SAGINAW, MICH. A major Bakelite collection, ``Heat and Pressure 100 Years of Bakelite,'' is on display at Castle Museum in Saginaw to mark Leo Hendrik Baekeland's invention of Bakelite in 1907.
The exhibit runs through Feb. 15.
Hugh Karraker, a great-grandson of Baekeland, teamed with Dutch photographer and film producer Reindert Groot to bring Groot's Bakelite collection to the United States. Before coming to the Saginaw museum, the items were on display at a museum in Redding, Conn., where Karraker lives.
The exhibit features more than 300 American and European objects from Groot, the Baekeland family collection, the Yonkers [New York] Historical Society and New York jewelry designer Jorge Caicedo.
A native of Ghent, Belgium, Baekeland moved to New York in the 1880s. He filed his famous ``heat and pressure'' patent July 13, 1907.

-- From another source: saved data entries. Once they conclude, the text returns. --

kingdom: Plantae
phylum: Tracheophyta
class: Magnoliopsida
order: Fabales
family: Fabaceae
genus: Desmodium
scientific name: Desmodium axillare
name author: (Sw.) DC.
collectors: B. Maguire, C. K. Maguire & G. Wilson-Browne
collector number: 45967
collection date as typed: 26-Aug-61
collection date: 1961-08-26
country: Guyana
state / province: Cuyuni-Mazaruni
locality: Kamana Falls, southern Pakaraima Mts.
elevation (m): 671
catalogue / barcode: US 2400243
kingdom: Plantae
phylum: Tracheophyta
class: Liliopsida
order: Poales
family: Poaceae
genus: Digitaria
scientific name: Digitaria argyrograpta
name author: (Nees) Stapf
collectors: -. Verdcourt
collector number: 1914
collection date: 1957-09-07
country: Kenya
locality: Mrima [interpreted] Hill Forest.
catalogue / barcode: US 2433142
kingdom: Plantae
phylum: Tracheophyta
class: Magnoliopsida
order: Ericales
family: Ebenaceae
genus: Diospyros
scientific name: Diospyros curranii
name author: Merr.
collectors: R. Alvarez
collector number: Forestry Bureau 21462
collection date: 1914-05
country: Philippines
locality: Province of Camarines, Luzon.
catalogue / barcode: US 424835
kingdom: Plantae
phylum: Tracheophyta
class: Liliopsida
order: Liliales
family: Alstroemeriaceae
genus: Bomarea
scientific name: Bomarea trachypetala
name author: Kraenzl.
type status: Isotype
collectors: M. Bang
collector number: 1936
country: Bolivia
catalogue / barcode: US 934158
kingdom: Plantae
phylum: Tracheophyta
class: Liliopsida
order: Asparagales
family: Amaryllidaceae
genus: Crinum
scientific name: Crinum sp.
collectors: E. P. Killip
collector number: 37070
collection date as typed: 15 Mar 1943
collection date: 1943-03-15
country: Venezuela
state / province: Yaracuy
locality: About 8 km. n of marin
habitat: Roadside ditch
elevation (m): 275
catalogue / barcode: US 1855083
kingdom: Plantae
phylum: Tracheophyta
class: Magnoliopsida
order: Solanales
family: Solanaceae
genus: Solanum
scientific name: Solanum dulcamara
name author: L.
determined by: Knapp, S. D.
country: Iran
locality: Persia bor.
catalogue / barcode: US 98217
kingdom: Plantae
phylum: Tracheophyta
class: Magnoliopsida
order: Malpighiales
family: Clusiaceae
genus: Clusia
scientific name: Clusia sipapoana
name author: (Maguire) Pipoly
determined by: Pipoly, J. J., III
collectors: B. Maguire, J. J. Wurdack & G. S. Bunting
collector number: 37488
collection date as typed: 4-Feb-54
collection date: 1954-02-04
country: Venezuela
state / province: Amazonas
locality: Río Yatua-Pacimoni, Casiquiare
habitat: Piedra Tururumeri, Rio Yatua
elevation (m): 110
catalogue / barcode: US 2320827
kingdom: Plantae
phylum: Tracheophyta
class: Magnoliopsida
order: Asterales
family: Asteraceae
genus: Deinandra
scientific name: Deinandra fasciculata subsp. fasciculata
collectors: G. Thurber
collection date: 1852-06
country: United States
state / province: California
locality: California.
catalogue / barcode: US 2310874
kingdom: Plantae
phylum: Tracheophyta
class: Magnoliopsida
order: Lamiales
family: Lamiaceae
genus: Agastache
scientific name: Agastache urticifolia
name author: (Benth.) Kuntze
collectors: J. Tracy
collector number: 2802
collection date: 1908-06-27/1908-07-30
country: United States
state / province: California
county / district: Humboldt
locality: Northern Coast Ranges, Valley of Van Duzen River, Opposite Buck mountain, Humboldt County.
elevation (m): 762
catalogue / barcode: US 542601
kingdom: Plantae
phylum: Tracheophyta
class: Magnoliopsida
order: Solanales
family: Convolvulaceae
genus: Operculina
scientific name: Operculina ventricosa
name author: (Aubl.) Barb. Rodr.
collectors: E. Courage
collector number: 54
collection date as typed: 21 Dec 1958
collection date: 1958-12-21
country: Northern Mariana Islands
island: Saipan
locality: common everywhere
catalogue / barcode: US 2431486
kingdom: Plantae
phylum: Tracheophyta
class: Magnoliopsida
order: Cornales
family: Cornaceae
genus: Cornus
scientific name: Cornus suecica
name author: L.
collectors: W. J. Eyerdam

Before Bakelite, plastics came from natural materials, like shellac, gutta-percha, and cellulose nitrate. But Bakelite, a phenol-formaldehyde, was the first truly synthetic plastic and fed a growing demand, first as a superior insulator for America's electrical and automotive industries, and then for stylish Art Deco products such as radios, jewelry and ink pens.
The Saginaw exhibit also includes products that are still being made today of related thermoset resins like melamine and urea-formaldehyde.
The Castle Museum's executive director, Irene Hensinger, said the museum is hosting another major exhibit a display of Pulitzer Prize-winning photographs from 1942 through 2007, which runs from Dec. 5 through March 31. The photos are from the Newseum in Washington.